**Supplied passage:**
%%

Sermon by Rev Sydney Maitland for Maundy Thursday, 28 March 2024.

Miniature depiction of the Last Supper from c. 1230 (Source)
• First Reading: Exodus 12: 1-4, 11-14 (The Passover)
• Epistle: 1 Corinthians 11: 23-26 (Instruction on marking the Last Supper)
• Gospel: John 13: 1-7, 31-35 (A new commandment: Love one another as I have loved you. By this everyone will know that you are My disciples)
I suppose that the family meal must be the oldest institution in the world. The gathering of the family to eat together – to share time and space with nourishment and to allow these to build into kinship, loyalty, humour, the sense of belonging that comes before clan or tribe or nation.
And this was the foundation of the Passover as instituted by Moses – the focus on family life which was also being melded into the life of the nation. But the simplicity of the family meal is still the foundation of what follows.
And God took this as the starting point for a community that would know Him as the One who had saved them and delivered them from slavery, leading them into a new kind of freedom.
It would develop its own liturgy and customs, but not lose its focus on Him. It would survive war, famine, dictatorship, civil strife, natural disaster, exile and massacre.

%%

**Collected data:**
%%

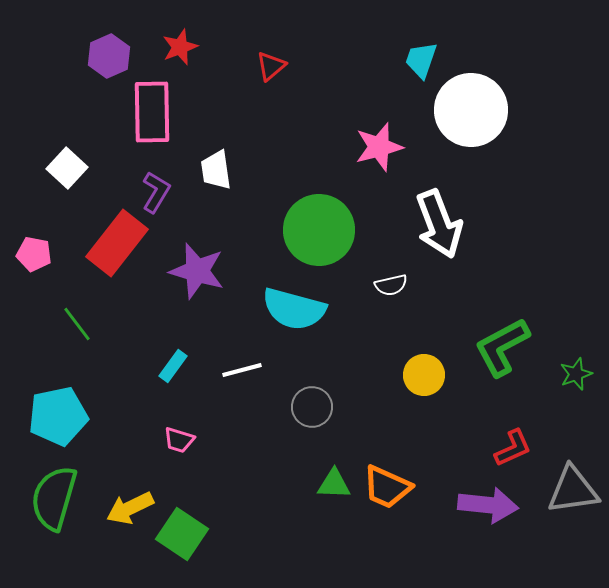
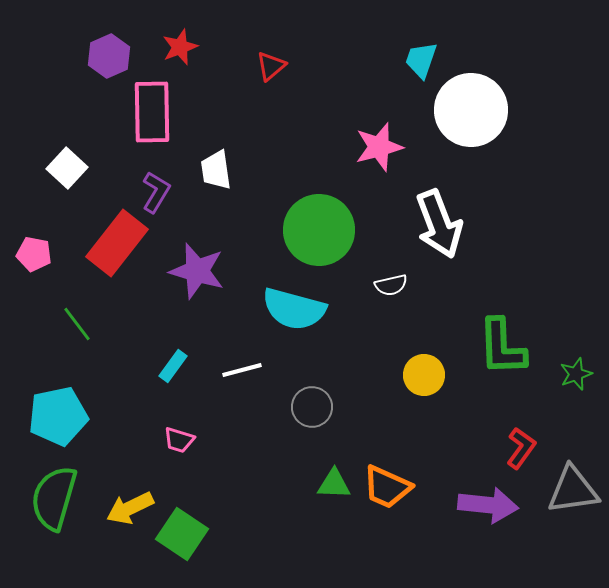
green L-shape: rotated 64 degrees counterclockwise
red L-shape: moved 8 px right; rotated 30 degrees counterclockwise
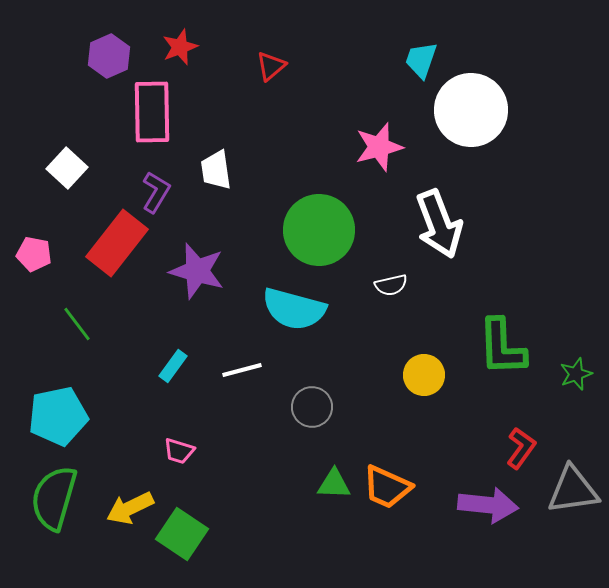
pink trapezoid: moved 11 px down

%%

**Given exercise 1:** In the Maundy Thursday sermon, what does the preacher suppose must be the oldest institution in the world?
**Given exercise 2:** Pick up the Maundy Thursday sermon after its final sentence and write its next few paragraphs.

**Exercise output 1:** The family meal.

**Exercise output 2:**
And yes, it would be the foundation of a new understanding of and relationship with God.
As Jesus was facing His crucifixion and trying also to look beyond it to His resurrection, and to the life of the community of His disciples, He also took what was already the common currency of His disciples and transformed it.
Again there was the sharing of food and wine and fellowship. The household gathered around its head, in this case Jesus.
But now He gave it new significance. First, He divested Himself of all traces of honour and did the most menial thing He could think of – washing the feet of the disciples.
It might be menial but it was also the stuff of leadership. While the institutions of Israel and Rome and Greece and everywhere else were all about status and the magnificence of the leaders, Jesus’ interest was in the life of the community and everyone in it, at its most basic level.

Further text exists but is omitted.